Ela também faz uma comparação entre falar com um chatbot do Dalai Lama e encontrá-lo presencialmente:
“Há algo que é insubstituível sobre humanos estarem fisicamente juntos e transmitirem compreensão através de nossos corpos, através de nossas presenças corporificadas.”
Em outras palavras: a IA pode repetir palavras, mas não carrega a presença. Não entrega o gesto. Não transmite o silêncio que também comunica.
Uma tremenda praticidade que pode te deixar cada vez mais… triste
A gente não só aprende melhor em grupo, mas a gente precisa dessa troca com os outros para sermos felizes.
Os custos reais do auxílio de uma inteligência artificial nos apoiando tanto só saberemos futuramente. Mas tem algo que a gente já sabe: relações humanas fortes são o principal fator de bem-estar e longevidade (estudo de Harvard sobre Desenvolvimento de Adultos, em andamento desde 1938).
Terapeutas, amigos, parceiros românticos ou qualquer tipo de pessoa de quem possamos buscar apoio não estão disponíveis 24 horas por dia, mas a IA está disponível 24 horas por dia. E essa é uma observação muito interessante.
Sherry Turkle, psicóloga e antropóloga do MIT, que há muito tempo é uma voz para pensar sobre como as tecnologias mudam nossos relacionamentos, escreveu sobre como criar expectativas de que o apoio social estará disponível 24 horas por dia pode ter efeitos colaterais prejudiciais em nossas relações humanas, o que eu acredito que até que os defensores mais entusiasmados da IA não gostariam de eliminar completamente, não acham?
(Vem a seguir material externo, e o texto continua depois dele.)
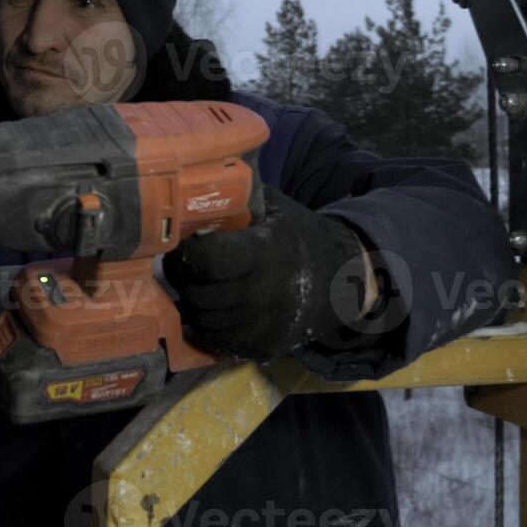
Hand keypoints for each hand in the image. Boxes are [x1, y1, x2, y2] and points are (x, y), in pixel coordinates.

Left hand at [163, 184, 378, 360]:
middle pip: (197, 293)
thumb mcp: (275, 208)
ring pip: (201, 320)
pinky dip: (207, 323)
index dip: (187, 251)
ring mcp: (260, 326)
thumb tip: (194, 178)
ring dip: (192, 301)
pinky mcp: (259, 348)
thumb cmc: (299, 237)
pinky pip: (215, 340)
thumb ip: (237, 197)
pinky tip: (215, 304)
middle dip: (183, 277)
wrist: (343, 280)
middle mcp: (261, 295)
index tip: (184, 243)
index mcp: (263, 255)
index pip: (207, 259)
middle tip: (184, 263)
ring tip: (200, 282)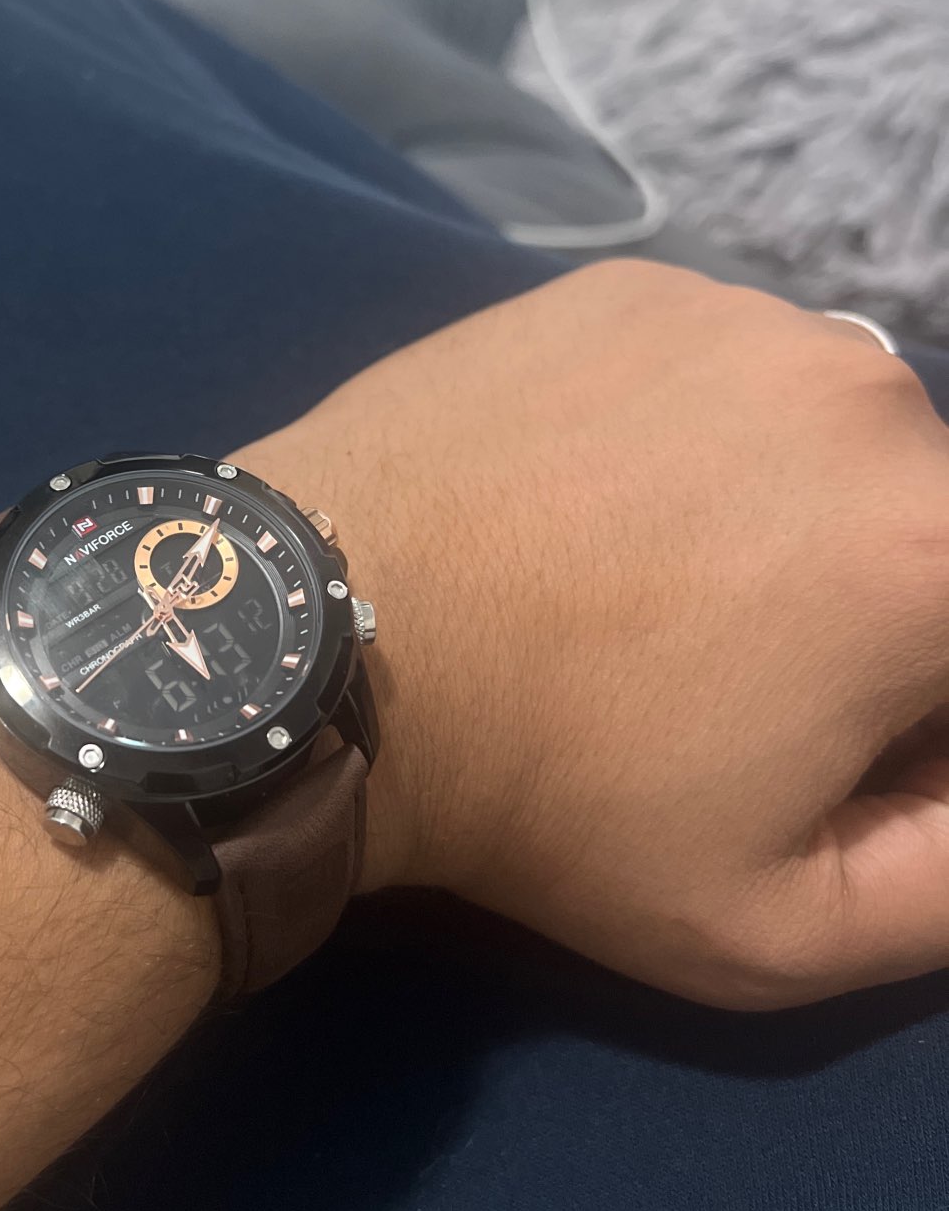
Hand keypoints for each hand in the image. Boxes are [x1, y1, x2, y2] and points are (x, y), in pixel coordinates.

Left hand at [241, 260, 948, 1008]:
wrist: (322, 651)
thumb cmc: (549, 800)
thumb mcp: (779, 924)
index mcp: (937, 549)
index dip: (916, 717)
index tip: (816, 745)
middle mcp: (872, 395)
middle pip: (924, 527)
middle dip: (866, 607)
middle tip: (713, 675)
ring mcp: (744, 318)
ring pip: (827, 438)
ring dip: (783, 511)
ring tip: (640, 582)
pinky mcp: (637, 285)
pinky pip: (723, 372)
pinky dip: (692, 435)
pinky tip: (587, 501)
A troca entre pessoas é o que fortalece não só o que a gente sabe, mas também quem a gente é. A IA pode ampliar sua produtividade, mas só as pessoas ampliam sua presença no mundo. E a segunda é mais importante que a primeira. Que a gente não se esqueça.
Como você tem equilibrado o uso da IA com o que é só seu? Quais conhecimentos você poderia confiar mais em aprender com a sua comunidade do que com a IA?
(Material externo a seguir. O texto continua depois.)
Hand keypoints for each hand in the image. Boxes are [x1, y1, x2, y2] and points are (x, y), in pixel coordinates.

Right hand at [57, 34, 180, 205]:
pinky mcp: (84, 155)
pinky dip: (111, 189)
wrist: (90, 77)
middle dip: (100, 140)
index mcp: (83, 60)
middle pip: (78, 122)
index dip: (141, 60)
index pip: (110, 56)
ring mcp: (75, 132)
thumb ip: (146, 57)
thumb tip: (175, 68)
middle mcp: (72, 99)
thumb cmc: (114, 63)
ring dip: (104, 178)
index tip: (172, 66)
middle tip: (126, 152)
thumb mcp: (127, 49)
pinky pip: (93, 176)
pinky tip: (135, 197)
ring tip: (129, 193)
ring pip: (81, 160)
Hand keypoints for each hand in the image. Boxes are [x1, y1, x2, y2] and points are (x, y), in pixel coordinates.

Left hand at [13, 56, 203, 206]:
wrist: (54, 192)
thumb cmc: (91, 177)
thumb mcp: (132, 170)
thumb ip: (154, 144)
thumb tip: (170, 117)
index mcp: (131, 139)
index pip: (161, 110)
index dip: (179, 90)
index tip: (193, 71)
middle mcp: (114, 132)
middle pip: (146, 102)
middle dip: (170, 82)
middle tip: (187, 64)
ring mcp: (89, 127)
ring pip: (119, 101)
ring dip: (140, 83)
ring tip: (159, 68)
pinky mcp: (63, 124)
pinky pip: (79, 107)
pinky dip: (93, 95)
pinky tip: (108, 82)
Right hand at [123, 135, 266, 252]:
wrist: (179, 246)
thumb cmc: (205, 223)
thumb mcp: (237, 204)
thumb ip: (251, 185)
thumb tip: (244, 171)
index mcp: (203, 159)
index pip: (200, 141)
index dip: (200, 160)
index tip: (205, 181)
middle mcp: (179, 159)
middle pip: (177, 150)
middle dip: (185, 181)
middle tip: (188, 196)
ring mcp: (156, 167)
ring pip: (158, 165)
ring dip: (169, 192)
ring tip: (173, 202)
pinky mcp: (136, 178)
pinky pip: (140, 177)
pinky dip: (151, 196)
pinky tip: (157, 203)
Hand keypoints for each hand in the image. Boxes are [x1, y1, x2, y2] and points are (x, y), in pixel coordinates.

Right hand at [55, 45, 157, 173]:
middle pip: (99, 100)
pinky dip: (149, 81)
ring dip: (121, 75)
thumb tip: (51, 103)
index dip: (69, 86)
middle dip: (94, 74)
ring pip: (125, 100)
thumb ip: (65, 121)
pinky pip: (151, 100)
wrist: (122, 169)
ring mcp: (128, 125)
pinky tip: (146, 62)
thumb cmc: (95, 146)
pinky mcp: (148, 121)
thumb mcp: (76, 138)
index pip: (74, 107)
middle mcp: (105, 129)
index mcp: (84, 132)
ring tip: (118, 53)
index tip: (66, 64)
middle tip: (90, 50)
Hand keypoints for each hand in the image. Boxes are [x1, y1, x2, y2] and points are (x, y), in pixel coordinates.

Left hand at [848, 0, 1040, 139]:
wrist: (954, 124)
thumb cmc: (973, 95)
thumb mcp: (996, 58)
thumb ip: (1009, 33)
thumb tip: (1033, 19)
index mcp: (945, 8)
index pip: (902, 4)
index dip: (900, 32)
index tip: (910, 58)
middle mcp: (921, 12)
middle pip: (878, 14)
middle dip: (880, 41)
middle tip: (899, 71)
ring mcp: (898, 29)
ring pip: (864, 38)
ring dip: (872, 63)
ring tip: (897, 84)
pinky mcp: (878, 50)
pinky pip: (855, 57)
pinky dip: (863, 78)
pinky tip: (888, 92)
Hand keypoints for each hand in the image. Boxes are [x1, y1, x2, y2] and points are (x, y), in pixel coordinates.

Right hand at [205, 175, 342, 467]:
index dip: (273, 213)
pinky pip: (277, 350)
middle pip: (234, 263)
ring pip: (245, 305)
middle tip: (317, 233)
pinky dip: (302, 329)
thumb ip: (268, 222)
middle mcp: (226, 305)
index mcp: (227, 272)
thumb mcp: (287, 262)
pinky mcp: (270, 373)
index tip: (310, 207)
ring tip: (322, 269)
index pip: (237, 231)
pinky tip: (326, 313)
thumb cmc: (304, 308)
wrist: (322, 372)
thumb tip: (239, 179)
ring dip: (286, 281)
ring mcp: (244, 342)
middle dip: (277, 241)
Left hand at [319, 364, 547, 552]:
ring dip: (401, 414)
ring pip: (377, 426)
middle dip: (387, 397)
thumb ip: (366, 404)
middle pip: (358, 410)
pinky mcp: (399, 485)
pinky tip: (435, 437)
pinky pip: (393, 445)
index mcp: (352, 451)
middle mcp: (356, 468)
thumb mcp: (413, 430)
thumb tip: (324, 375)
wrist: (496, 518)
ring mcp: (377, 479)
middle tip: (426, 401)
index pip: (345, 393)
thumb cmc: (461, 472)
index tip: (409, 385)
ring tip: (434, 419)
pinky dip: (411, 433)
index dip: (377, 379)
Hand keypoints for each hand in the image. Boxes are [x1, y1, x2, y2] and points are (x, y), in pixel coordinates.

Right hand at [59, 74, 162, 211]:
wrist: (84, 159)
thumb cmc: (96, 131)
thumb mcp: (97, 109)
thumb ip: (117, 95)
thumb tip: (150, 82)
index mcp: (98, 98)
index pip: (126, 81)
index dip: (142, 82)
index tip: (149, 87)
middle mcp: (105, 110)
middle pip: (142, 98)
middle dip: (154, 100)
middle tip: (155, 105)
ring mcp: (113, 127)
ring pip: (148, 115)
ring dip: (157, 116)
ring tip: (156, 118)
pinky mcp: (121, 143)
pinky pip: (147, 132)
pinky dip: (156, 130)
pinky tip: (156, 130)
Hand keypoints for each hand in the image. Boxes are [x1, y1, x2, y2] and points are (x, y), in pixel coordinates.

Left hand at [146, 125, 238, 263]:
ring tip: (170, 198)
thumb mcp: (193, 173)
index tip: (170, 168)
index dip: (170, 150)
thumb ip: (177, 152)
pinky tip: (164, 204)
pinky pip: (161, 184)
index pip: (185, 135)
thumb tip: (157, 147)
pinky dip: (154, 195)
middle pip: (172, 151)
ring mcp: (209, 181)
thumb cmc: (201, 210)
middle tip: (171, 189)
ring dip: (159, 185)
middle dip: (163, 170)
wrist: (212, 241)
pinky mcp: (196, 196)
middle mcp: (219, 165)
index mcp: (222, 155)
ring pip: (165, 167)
Excelente! Esta é sempre uma pergunta que me faço ao delegar algumas tarefas para a AI: o que meu pensamento crítico diz sobre o que o ChatGPT trouxe? Adorei ler os dados que vocês trouxeram. Só me faz ser ainda mais crítica ao responder a minha própria pergunta.
"O conhecimento não é neutro".... obviamente que não é, se por ""conhecimento"" entendemos qualquer crença ou discurso, incluindo a falsidade.